MOORE, District Judge.

This is a suit by the United States of America under the Federal Food, Drug & Cosmetic Act of June 25th, 1938, 21 U.S.C. A. § 301 et seq., to condemn twenty-nine bottles more or less of a product called “Ocean-Lax”. The libel charges adulteration and misbranding. The articles were seized in the city of Philadelphia, in the Eastern District of Pennsylvania, in the hands of Thomas Martindale and Company, and are still in this District.

Motion has been filed by Mineralized Foods, Inc., claimant of the products seized, for an order to remove the case for trial to the District Court of the United States for the District of Maryland. The ground for the motion is that the claimant, Mineralized Foods, Inc., is a corporation having its principal place of business in the city of Baltimore, Maryland. The claimant relies upon the provisions of the act set out in Section 304(a), 21 U.S.C.A. § 334(a), of which the pertinent portion is as follows:

“In any case where the number of libel for condemnation proceedings is limited as above provided the proceeding pending or instituted shall, on application of the claimant, seasonably made, be removed for trial to any district agreed upon by stipulation between the parties, or, in case of failure to.so stipulate within a reasonable time, the claimant may apply to the court of the district in which the seizure has been made, and such court (after giving the United States attorney for such district reasonable notice and opportunity to be heard) shall by order, unless good cause to the contrary is shown, specify a district of reasonable proximity to the claimant’s principal place of business, to which the case shall be removed for trial.”

It is contended by the claimant that because its place of business is located in the District of Maryland and because the act provides that unless good cause to the contrary is shown by the Government it is entitled to have the Court specify a Court of “reasonable proximity” to its principal place of business as the place of trial, it therefore necessarily follows that a removal order should be entered, and that the District Court for the District of Maryland is the proper place to which the case should be removed.
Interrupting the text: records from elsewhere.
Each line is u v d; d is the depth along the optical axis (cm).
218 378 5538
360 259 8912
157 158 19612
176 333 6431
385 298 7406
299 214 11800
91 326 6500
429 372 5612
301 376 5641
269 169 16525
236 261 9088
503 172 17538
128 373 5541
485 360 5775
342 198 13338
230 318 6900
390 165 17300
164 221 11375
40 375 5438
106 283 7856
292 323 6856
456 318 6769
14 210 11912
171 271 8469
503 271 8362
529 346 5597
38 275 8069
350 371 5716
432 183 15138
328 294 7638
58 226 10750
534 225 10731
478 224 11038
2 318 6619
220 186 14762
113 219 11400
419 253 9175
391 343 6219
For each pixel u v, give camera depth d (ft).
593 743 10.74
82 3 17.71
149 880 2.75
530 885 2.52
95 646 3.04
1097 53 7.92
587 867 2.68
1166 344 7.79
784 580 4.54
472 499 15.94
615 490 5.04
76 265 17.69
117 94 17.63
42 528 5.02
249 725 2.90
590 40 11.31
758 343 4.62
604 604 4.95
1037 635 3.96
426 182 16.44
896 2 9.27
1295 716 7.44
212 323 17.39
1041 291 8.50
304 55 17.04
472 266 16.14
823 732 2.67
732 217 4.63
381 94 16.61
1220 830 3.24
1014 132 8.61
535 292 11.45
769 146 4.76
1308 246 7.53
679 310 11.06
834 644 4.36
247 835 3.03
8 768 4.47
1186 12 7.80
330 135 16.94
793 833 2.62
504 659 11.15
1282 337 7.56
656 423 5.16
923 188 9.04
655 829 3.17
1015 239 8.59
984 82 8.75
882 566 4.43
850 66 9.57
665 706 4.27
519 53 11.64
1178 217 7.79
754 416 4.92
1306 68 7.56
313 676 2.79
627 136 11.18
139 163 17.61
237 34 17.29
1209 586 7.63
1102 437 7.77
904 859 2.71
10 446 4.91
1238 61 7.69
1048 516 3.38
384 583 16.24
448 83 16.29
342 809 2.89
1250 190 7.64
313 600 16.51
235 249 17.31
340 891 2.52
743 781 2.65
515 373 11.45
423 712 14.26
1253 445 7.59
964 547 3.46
The Government contends on the other hand that a proper interpretation of the Act, particularly in view of its legislative history, dqes not permit the Court to remove the case to the district of claimant’s residence; in other words that the term “reasonable proximity” must be held to exclude the claimant’s own district.

I do not find it necessary to decide this point in passing upon the motion. The parties having failed to stipulate with reference to any district to which the case should be removed, the Court’s duty is to specify a district of “reasonable proximity” unless good cause to the contrary is shown. I am of opinion that whenever it appears that the seizure has been made and the libel filed in a district which is itself of “reasonable proximity” to the claimant’s principal place of business, that fact alone constitutes good cause against removal. The Eastern District of Pennsylvania is a district of “reasonable proximity” to the claimant’s principal place of business. The District Court for that district sits in the city of Philadelphia which is approximately one hundred miles distant from claimant’s principal place of business. It is *319imposing no hardship upon the claimant in this instance to require the case to be tried in the district where the libel is filed. It appears that the seized products are situated in this district and were in the hands of a person other than claimant when seized; and it is further stated by the Government that many of the witnesses are in this district.

Claimant’s motion will be denied. An order may be prepared and entered in accordance with this opinion.